Şöyle kendisi ufak ama etkisi dağlar gibi kitaplara hayranım. Bazı kitapların yüzlerce sayfada anlatmak istediğini Bulgakov elli sayfada okuyanının iliklerine kadar hissettirmeyi başarmış.
Platon (Eflatun)’un
Devlet kitabında dendiği gibi: “İnsanlar acı duyarken en hoş buldukları şey zevk değil, acının dinmesidir.”
İnsanın bir şeye bağımlılığını –raydan çıkan trenin sonunda paramparça olmasına benzer şekilde yoldan çıkmasını– esas sağlayan, çoğu zaman zevk alma isteği değil, artık karşı konulamaz noktaya gelmiş olan duyduğu acısına karşı çare gereksinimidir. Kitapta da fiziksel acısından kaçınmak isterken her gün her gün daha da bataklığa saplanan bir adamın hikâyesini okuyoruz.

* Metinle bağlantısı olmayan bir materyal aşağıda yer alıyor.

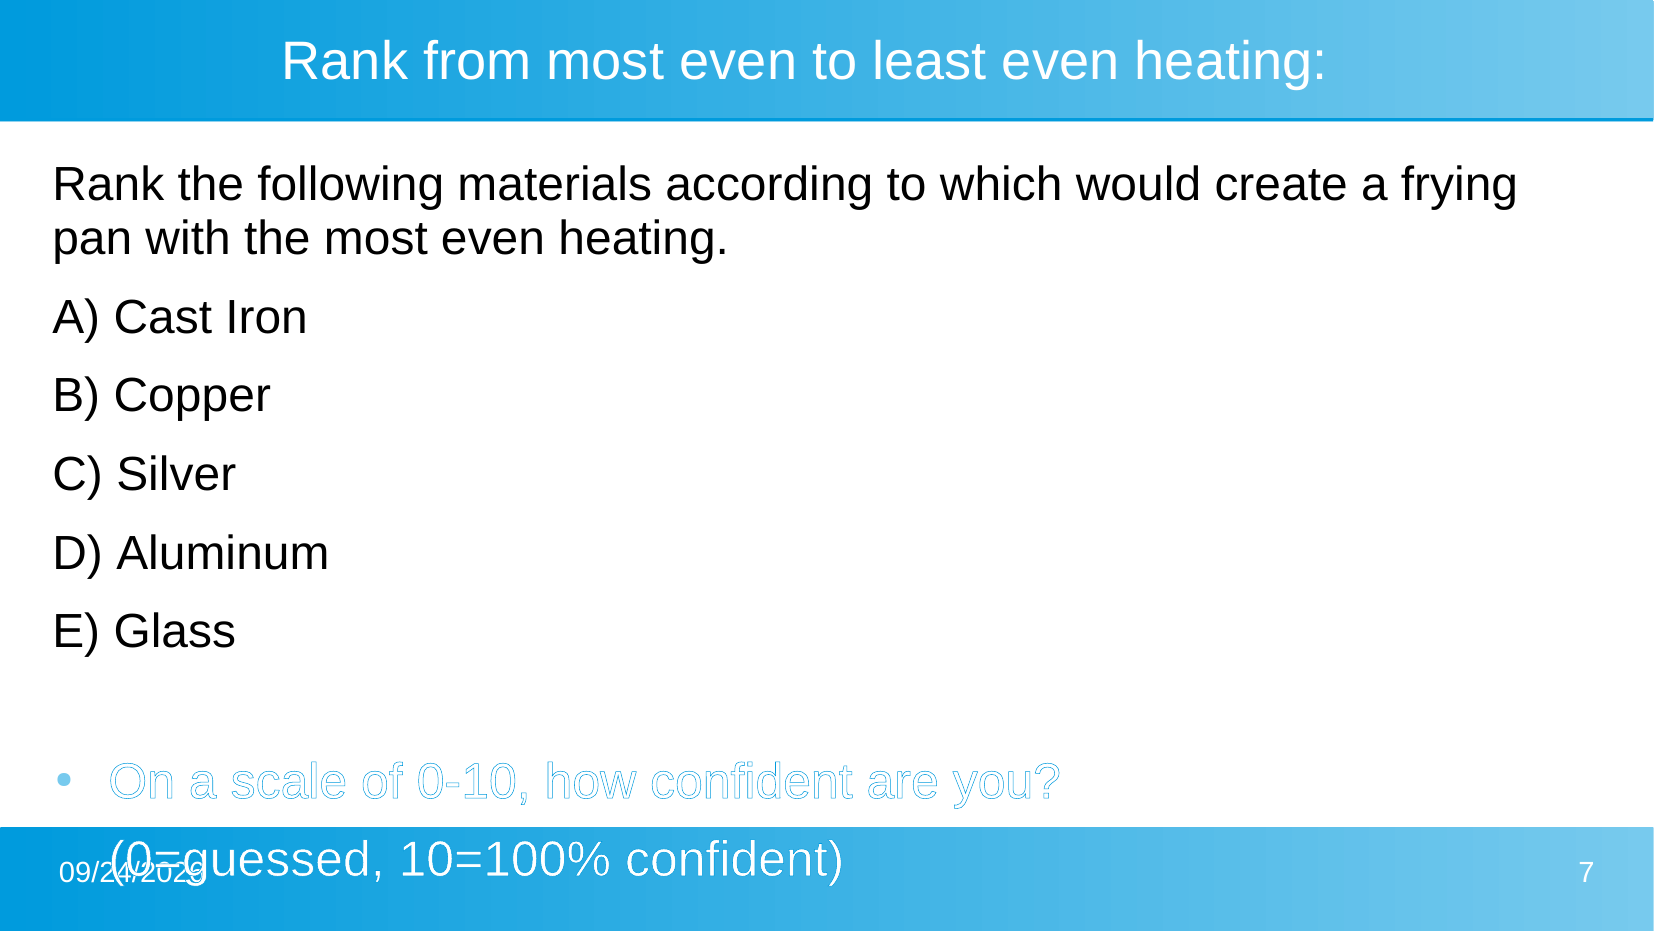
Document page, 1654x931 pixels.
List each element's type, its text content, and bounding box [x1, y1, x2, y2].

text_box Rank the following materials according to which would create a frying pan with the most even heating. Cast Iron Copper Silver Aluminum Glass [37, 150, 1613, 713]
title Rank from most even to least even heating: [37, 0, 1573, 122]
list On a scale of 0-10, how confident are you? (0=guessed, 10=100% confident) [37, 713, 1573, 931]
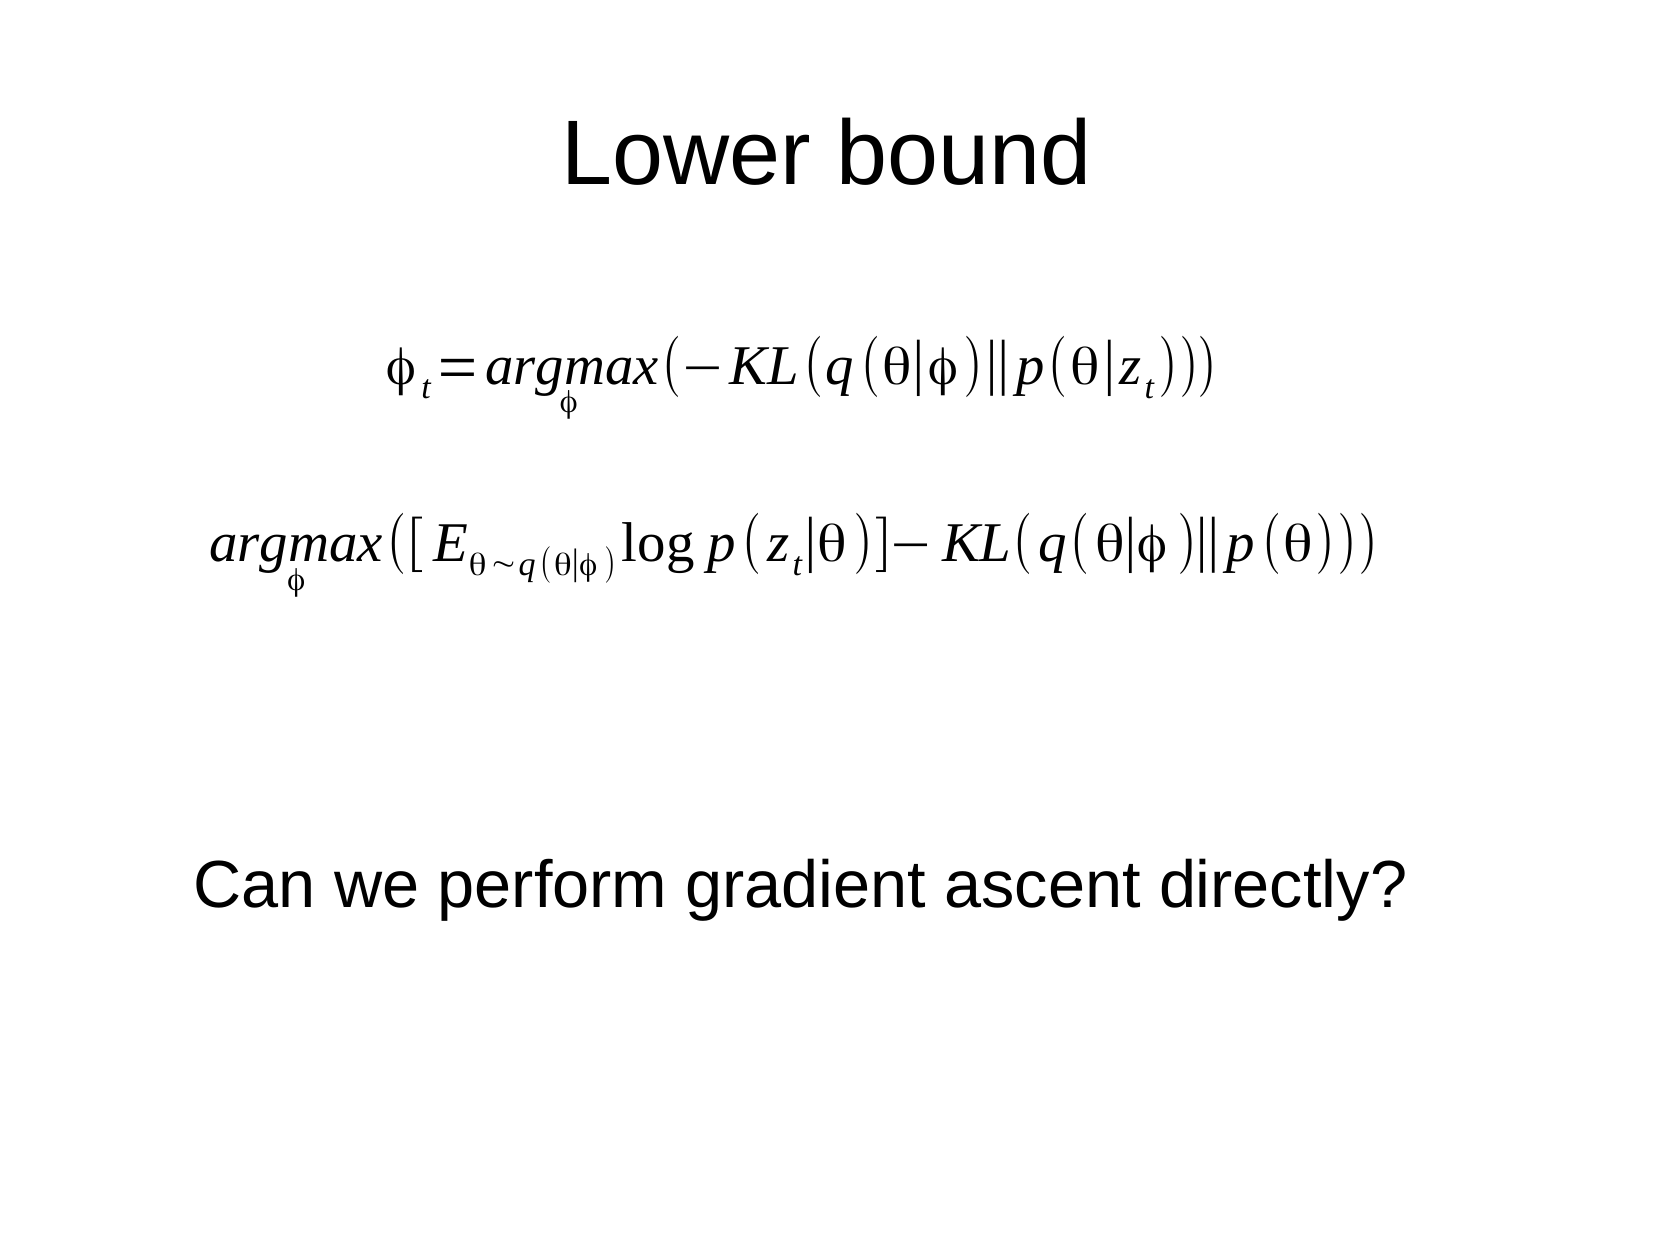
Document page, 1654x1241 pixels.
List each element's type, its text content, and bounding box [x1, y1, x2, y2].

chart [371, 332, 1231, 421]
text_box Can we perform gradient ascent directly? [179, 840, 1470, 931]
title Lower bound [82, 49, 1571, 257]
chart [194, 509, 1390, 598]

Gördüğüm kadarıyla bazı kimseleri neredeyse hiç etkilememiş kitap. Fakat bence fiziksel acı, hele de uzun süre sağlık problemleriyle birlikte uzun acılar çekmiş birinin bu kitaptan etkilenmeme şansı yok.
***
Tabii ki şurada burada yazılıp çizilenlere baktığımızda, çoğunlukla psikolojik acıdan hep daha çok bahsedilir ancak bedensel acı, hele de sonlanmak bilmeyen acı, insana ölümü bile bir çare, bir kurtuluş, bir huzur olarak gösterebilir.
Keşke sağlık, hiç bozulmayan ve değerini, varlığının mutluluğunu bir an bile unutmadığımız bir şey olsa.